Minister Edith Schippers (VWS): “Ik ben ongelooflijk blij voor de patiënten dat het alsnog gelukt is. Hun geduld is immers zwaar op de proef gesteld. De overeenkomst is natuurlijk in de allereerste plaats in het belang van mensen met de ziekte en hun familie. Maar gelet op overeenkomst met de fabrikant is het ook in het belang van de premiebetaler en van de betaalbaarheid van de zorg. Het is op zich jammer dat de prijsafspraak vertrouwelijk moet blijven, maar zonder die vertrouwelijkheidafspraak zou er geen deal zijn.”

In mei 2017 besloten Nederland en België om de toen lopende gezamenlijke onderhandelingen met Vertex te beëindigen. Begin juli startte Schippers vervolgonderhandelingen over de prijs van het middel. Twee weken geleden liepen die onderhandelingen nog vast toen Vertex een bod van Schippers niet accepteerde.

Orkambi is een middel dat bij een deel van de patiënten met cystische fibrose (CF) kan worden ingezet. In Nederland betreft het ongeveer 750 CF patiënten. Eind 2016 constateerde het Zorginstituut dat de gevraagde prijs veel te hoog is in relatie tot de betrekkelijk bescheiden effecten van het middel. Het Zorginstituut adviseerde daarom het middel niet in het pakket op te nemen, omdat het niet kosteneffectief is. Door het vandaag bereikte resultaat van de onderhandelingen, is opname in basispakket uiteindelijk alsnog mogelijk geworden. Opname in het pakket gebeurt per 1 november 2017.

| Aangeleverde gegevens |
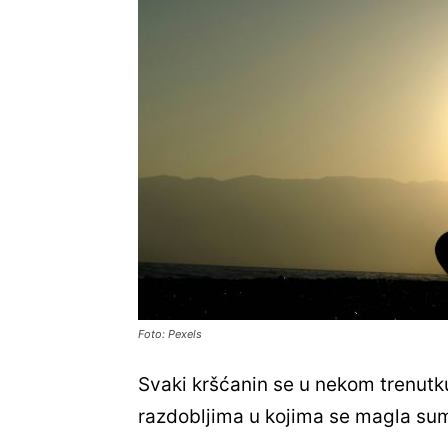
Foto: Pexels
Svaki kršćanin se u nekom trenut
razdobljima u kojima se magla sum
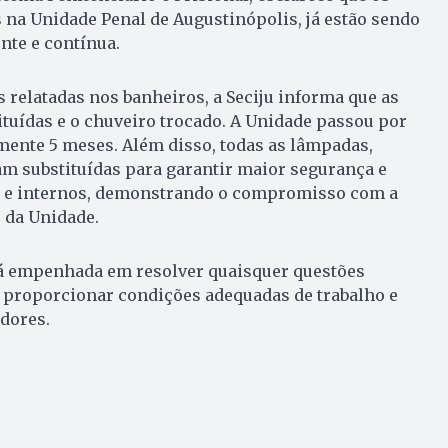
na Unidade Penal de Augustinópolis, já estão sendo
nte e contínua.
 relatadas nos banheiros, a Seciju informa que as
tuídas e o chuveiro trocado. A Unidade passou por
ente 5 meses. Além disso, todas as lâmpadas,
ram substituídas para garantir maior segurança e
s e internos, demonstrando o compromisso com a
 da Unidade.
stá empenhada em resolver quaisquer questões
 proporcionar condições adequadas de trabalho e
dores.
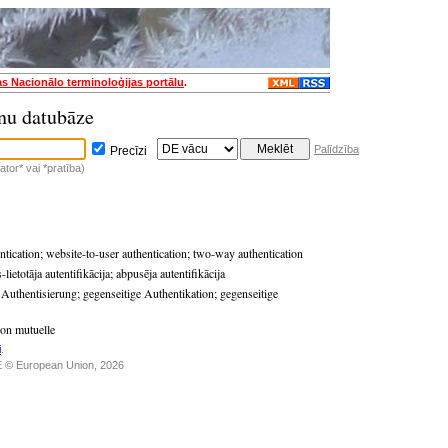
as Nacionālo terminoloģijas portālu
.
nu datubāze
Palīdzība
Precīzi
tor* vai *pratība)
ntication
;
website-to-user authentication
;
two-way authentication
-lietotāja autentifikācija
;
abpusēja autentifikācija
 Authentisierung
;
gegenseitige Authentikation
;
gegenseitige
ion mutuelle
i
.
 © European Union, 2026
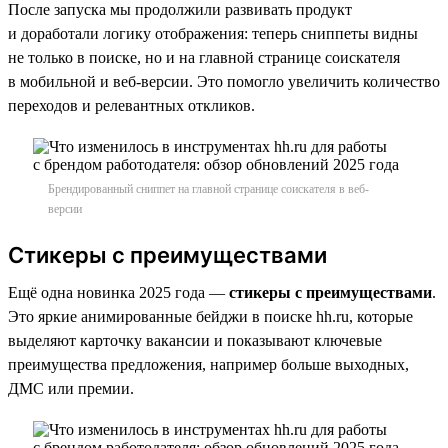
После запуска мы продолжили развивать продукт
и доработали логику отображения: теперь сниппеты видны
не только в поиске, но и на главной странице соискателя
в мобильной и веб-версии. Это помогло увеличить количество
переходов и релевантных откликов.
Брендированный сниппет на главной странице соискателя в веб-
версии
Стикеры с преимуществами
Ещё одна новинка 2025 года —
стикеры с преимуществами
.
Это яркие анимированные бейджи в поиске hh.ru, которые
выделяют карточку вакансии и показывают ключевые
преимущества предложения, например больше выходных,
ДМС или премии.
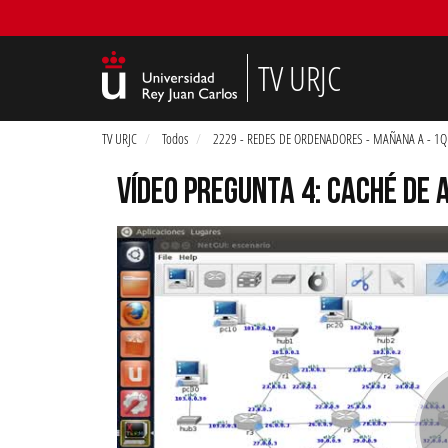
TV URJC
TV URJC
Todos
2229 - REDES DE ORDENADORES - MAÑANA A - 1Q
VÍDEO PREGUNTA 4: CACHÉ DE 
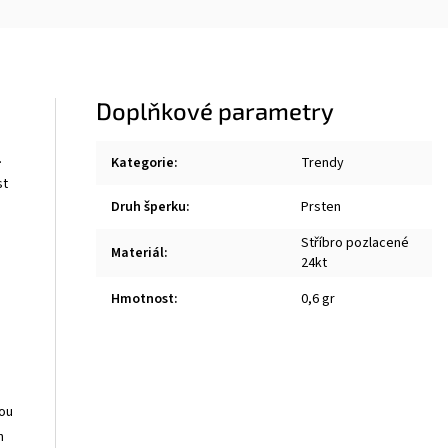
Doplňkové parametry
.
Kategorie
:
Trendy
st
Druh šperku
:
Prsten
Stříbro pozlacené
Materiál
:
24kt
Hmotnost
:
0,6 gr
bou
h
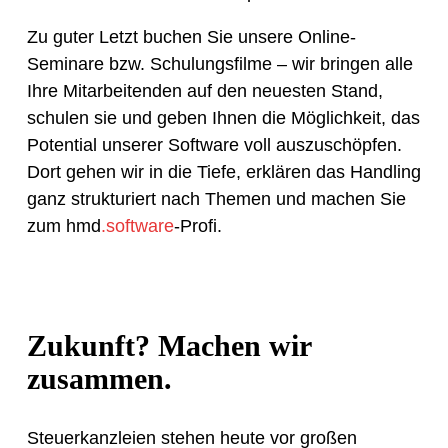
Zu guter Letzt buchen Sie unsere Online-
Seminare bzw. Schulungsfilme – wir bringen alle
Ihre Mitarbeitenden auf den neuesten Stand,
schulen sie und geben Ihnen die Möglichkeit, das
Potential unserer Software voll auszuschöpfen.
Dort gehen wir in die Tiefe, erklären das Handling
ganz strukturiert nach Themen und machen Sie
zum hmd
.software
-Profi.
Zukunft? Machen wir
zusammen.
Steuerkanzleien stehen heute vor großen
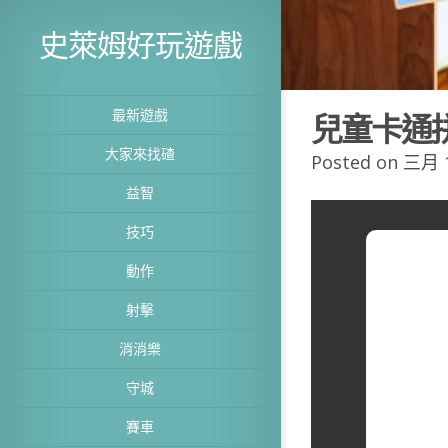
史萊姆好玩遊戲
最新遊戲
兒童卡通
大家來找碴
Posted on 三月 1
益智
技巧
動作
射擊
消消樂
守城
賽車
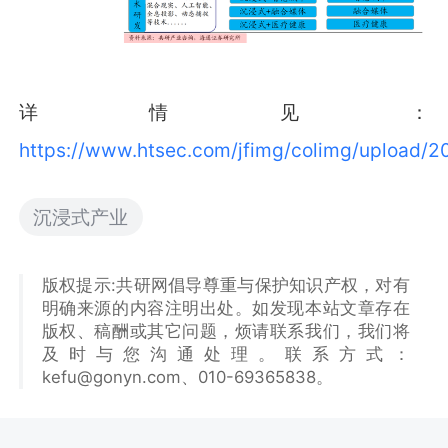
详情见：
https://www.htsec.com/jfimg/colimg/upload
沉浸式产业
版权提示:共研网倡导尊重与保护知识产权，对有
明确来源的内容注明出处。如发现本站文章存在
版权、稿酬或其它问题，烦请联系我们，我们将
及时与您沟通处理。联系方式：
kefu@gonyn.com、010-69365838。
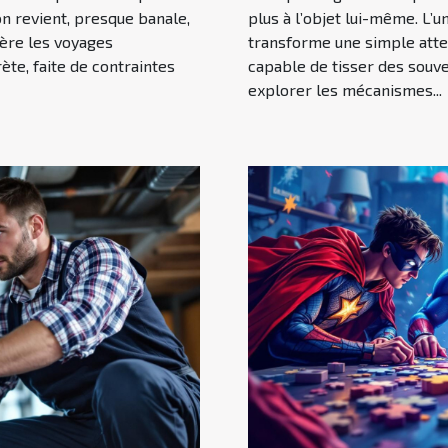
on revient, presque banale,
plus à l’objet lui-même. L’u
rière les voyages
transforme une simple atte
ète, faite de contraintes
capable de tisser des souven
explorer les mécanismes...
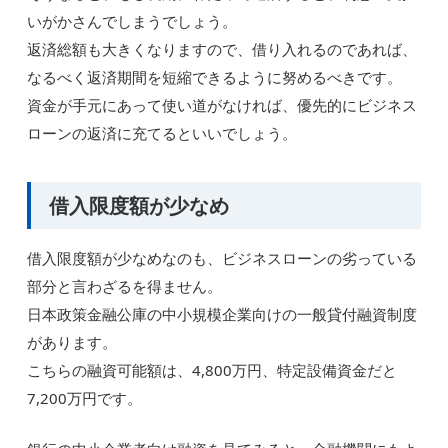
いがかさんでしまうでしょう。
返済総額も大きくなりますので、借り入れるのであれば、
なるべく返済期間を短縮できるように努めるべきです。
資金が手元にあって使い道がなければ、優先的にビジネス
ローンの返済に充てるといいでしょう。
借入限度額が少なめ
借入限度額が少なめなのも、ビジネスローンの劣っている
部分と言わざるを得ません。
日本政策金融公庫の中小規模企業向けの一般貸付融資制度
があります。
こちらの融資可能額は、4,800万円、特定設備資金だと
7,200万円です。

| Gebruik de informatie |
(1) Om hoeveel patiënten in Nederland gaat het volgens de tekst over Orkambi?
(2) Ga verder met de tekst over Orkambi na de laatste zin.

| Antwoorden per opdracht |
(1) Ongeveer 750 CF-patiënten.

(2)
Schippers lanceert Europees initiatief voor volledige toegang tot geneesmiddelen in alle EU-lidstaten

Wanneer de Europese Commissie een centrale markttoelating afgeeft voor nieuwe en innovatie medicijnen, moeten farmaceutische bedrijven verplicht zijn deze medicijnen  aan te bieden in alle lidstaten. Dat is de kern van een initiatief dat minister Edith Schippers (Volkgezondheid) vandaag lanceert.  Ze heeft hierover een brief gestuurd aan de Europese Commissie en alle EU-lidstaten.

‘Een einde maken aan selectieve marktintroductie’

Zodra nieuwe geneesmiddelen een positieve beoordeling van de EMA ontvangen, verleent de Europese Commissie een centrale markttoelating die geldig is voor de hele Europese Unie. Dit is echter geen garantie dat patiënten in alle EU-lidstaten kunnen profiteren van deze nieuwe geneesmiddelen. Er is namelijk geen wettelijke verplichting om geneesmiddelen in EU-lidstaten aan te bieden. In veel gevallen kiezen bedrijven dan ook voor marktstrategieën waarbij ze producten alleen introduceren in bepaalde lidstaten. Als gevolg daarvan hebben veel patiënten, met name in kleinere of armere landen, geen toegang tot de medicijnen of moeten soms maanden tot jaren wachten. Dit is een onaanvaardbare situatie die moet worden aangepakt. Nederland is van mening dat alle EU-lidstaten gelijke kansen moeten krijgen.

Minister Edith Schippers: ‘Snelle toegang tot innovatieve medicijnen tegen een aanvaardbare prijs. Dat was een absolute prioriteit tijdens het Nederlandse voorzitterschap van de Europese Unie in 2016 en dat is het nog steeds. Ik vind dat iedereen in Europa daar recht op heeft. Daarom focussen we nu ook op volledige toegang.’

In haar brief roept Schippers alle Ministers van Volksgezondheid op om de discussie te starten en met oplossingen te komen, opdat alle EU-lidstaten gelijke toegang krijgen tot medicijnen.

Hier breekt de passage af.